--- Given records Enclosed Below ---

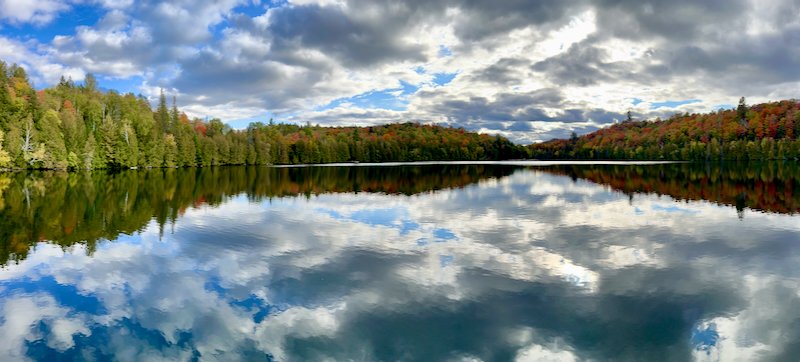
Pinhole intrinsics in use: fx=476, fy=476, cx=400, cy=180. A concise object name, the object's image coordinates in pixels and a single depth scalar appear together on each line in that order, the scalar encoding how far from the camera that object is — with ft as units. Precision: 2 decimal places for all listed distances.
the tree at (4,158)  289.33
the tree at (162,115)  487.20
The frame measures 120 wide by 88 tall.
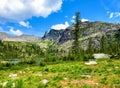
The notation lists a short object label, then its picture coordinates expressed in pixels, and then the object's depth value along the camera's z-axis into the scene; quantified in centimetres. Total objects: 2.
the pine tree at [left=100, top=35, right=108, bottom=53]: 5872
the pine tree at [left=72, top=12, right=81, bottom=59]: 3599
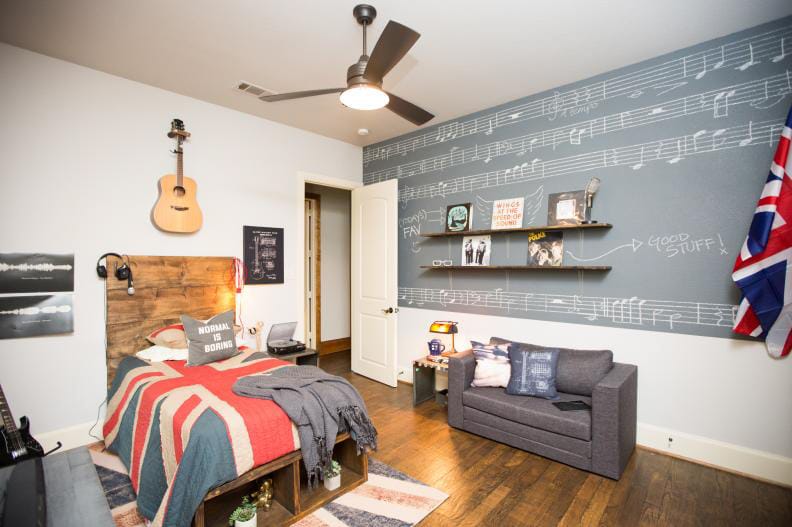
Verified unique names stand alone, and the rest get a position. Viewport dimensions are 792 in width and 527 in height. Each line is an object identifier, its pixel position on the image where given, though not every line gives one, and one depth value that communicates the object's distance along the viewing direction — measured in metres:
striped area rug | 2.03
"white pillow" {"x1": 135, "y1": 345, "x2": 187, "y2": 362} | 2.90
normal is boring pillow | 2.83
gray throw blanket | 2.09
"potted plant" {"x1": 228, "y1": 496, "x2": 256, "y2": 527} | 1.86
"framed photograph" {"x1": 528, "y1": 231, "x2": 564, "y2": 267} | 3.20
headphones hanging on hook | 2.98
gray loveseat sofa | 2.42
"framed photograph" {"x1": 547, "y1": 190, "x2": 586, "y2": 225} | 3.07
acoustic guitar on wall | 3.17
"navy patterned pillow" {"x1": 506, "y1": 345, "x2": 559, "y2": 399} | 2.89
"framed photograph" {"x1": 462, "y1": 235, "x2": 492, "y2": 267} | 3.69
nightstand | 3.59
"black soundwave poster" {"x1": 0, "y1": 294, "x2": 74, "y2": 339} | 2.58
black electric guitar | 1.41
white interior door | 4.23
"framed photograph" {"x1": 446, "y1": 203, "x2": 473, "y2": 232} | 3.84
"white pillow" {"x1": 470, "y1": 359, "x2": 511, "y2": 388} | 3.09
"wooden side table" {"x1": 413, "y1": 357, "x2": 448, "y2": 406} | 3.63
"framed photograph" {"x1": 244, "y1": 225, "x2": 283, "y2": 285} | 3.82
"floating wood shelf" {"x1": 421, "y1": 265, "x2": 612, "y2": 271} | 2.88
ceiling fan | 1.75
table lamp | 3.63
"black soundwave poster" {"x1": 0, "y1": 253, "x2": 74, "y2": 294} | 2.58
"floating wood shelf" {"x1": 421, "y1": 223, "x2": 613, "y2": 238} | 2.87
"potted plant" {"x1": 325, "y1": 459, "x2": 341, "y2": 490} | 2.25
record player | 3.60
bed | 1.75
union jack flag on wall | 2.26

--- End of Enclosed Given records ---
--- Given records Enclosed Below ---

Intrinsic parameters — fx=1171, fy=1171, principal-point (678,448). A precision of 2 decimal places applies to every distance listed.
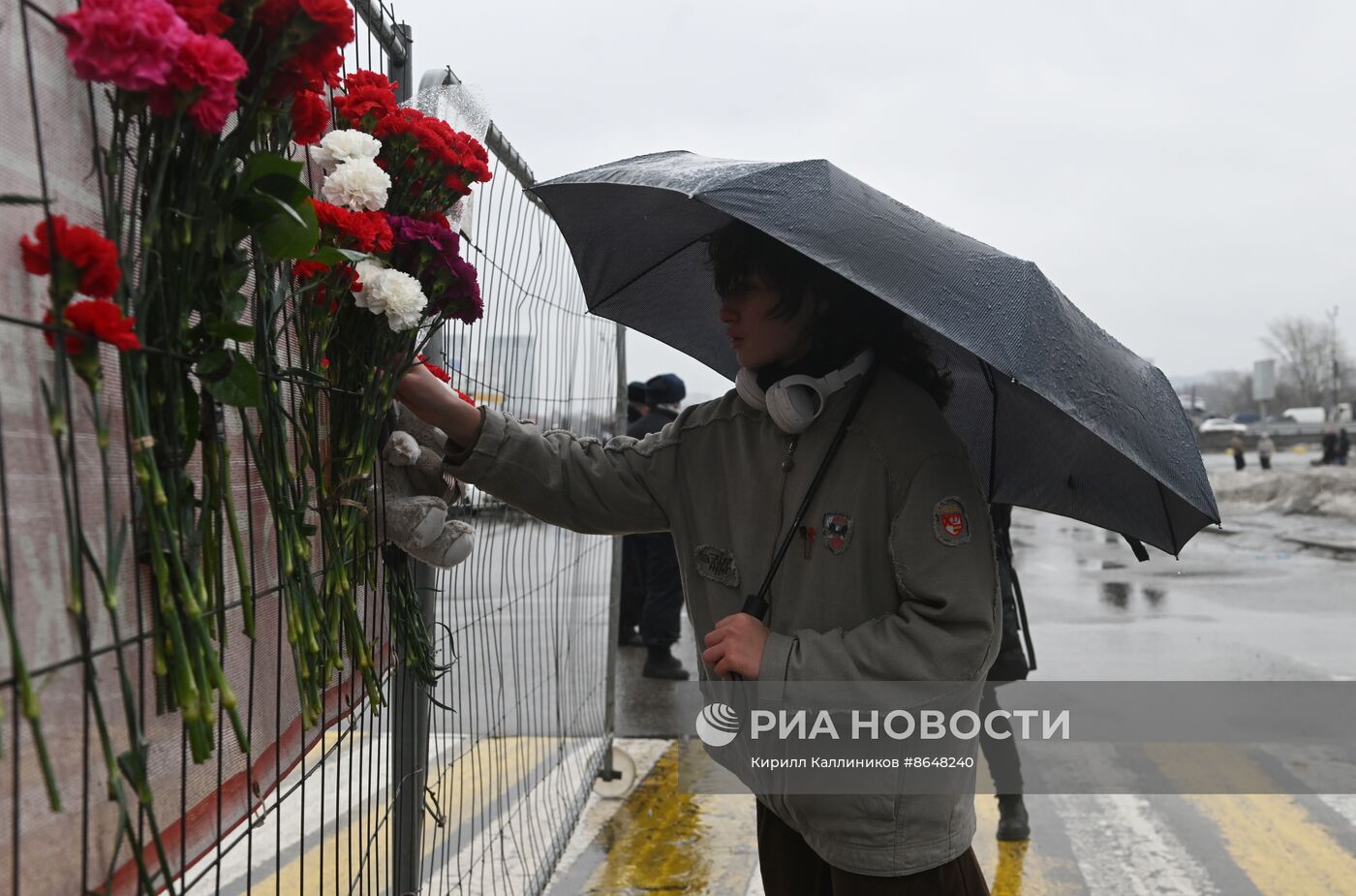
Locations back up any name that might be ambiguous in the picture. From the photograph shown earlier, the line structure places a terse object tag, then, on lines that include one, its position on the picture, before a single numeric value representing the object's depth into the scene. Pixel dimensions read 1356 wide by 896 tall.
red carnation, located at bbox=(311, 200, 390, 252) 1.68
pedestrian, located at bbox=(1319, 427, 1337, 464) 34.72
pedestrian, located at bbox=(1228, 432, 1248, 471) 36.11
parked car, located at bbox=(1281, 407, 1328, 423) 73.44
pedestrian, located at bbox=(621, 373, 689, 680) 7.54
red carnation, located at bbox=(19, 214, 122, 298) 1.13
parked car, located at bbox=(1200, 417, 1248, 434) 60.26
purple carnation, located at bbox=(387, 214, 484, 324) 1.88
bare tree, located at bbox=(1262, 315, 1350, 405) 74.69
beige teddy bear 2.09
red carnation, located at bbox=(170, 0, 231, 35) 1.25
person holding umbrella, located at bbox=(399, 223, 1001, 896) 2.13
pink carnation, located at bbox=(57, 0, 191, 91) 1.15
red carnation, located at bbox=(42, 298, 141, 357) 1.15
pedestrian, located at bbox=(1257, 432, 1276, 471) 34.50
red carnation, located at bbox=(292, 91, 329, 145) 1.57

--- End of Enclosed Given records ---

In the data above, retype exactly and only the lines between the one holding "Pinhole intrinsics in" and the one holding "The frame measures 120 wide by 88 tall.", inclusive.

*Problem solution*:
Pinhole intrinsics in use: fx=476, fy=476, cx=400, cy=180. A concise object name, the object's image coordinates in pixels and a single depth scalar appear together on each line in that order, the scalar encoding how far from the camera that object is — with ft as units. Precision: 2 decimal places for all listed distances.
the tree at (4,158)  289.33
the tree at (162,115)  487.20
The frame measures 120 wide by 88 tall.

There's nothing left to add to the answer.